→ What you should do:
Reproduce all the material verbatim, down to the last line.

→ Input records:

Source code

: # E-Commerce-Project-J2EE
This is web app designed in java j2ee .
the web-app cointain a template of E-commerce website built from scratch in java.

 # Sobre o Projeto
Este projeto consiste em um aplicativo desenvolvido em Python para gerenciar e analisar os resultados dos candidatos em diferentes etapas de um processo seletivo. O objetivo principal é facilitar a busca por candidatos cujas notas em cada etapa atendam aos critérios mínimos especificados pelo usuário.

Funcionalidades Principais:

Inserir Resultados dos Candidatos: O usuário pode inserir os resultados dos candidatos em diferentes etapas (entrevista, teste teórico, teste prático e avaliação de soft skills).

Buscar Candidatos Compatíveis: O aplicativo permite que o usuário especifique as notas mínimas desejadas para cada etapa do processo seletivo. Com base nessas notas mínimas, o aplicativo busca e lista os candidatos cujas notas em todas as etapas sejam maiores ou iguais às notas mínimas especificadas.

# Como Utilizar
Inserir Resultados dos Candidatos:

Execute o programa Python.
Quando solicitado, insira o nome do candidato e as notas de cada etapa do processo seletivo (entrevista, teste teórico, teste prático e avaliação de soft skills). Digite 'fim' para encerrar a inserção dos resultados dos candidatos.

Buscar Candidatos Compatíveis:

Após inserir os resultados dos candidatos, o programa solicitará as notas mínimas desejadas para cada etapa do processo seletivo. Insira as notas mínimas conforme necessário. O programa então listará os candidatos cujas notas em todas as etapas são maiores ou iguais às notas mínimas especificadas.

→ Problem solution:
Source code

: # E-Commerce-Project-J2EE
This is web app designed in java j2ee .
the web-app cointain a template of E-commerce website built from scratch in java.

 # Sobre o Projeto
Este projeto consiste em um aplicativo desenvolvido em Python para gerenciar e analisar os resultados dos candidatos em diferentes etapas de um processo seletivo. O objetivo principal é facilitar a busca por candidatos cujas notas em cada etapa atendam aos critérios mínimos especificados pelo usuário.

Funcionalidades Principais:

Inserir Resultados dos Candidatos: O usuário pode inserir os resultados dos candidatos em diferentes etapas (entrevista, teste teórico, teste prático e avaliação de soft skills).

Buscar Candidatos Compatíveis: O aplicativo permite que o usuário especifique as notas mínimas desejadas para cada etapa do processo seletivo. Com base nessas notas mínimas, o aplicativo busca e lista os candidatos cujas notas em todas as etapas sejam maiores ou iguais às notas mínimas especificadas.

# Como Utilizar
Inserir Resultados dos Candidatos:

Execute o programa Python.
Quando solicitado, insira o nome do candidato e as notas de cada etapa do processo seletivo (entrevista, teste teórico, teste prático e avaliação de soft skills). Digite 'fim' para encerrar a inserção dos resultados dos candidatos.

Buscar Candidatos Compatíveis:

Após inserir os resultados dos candidatos, o programa solicitará as notas mínimas desejadas para cada etapa do processo seletivo. Insira as notas mínimas conforme necessário. O programa então listará os candidatos cujas notas em todas as etapas são maiores ou iguais às notas mínimas especificadas.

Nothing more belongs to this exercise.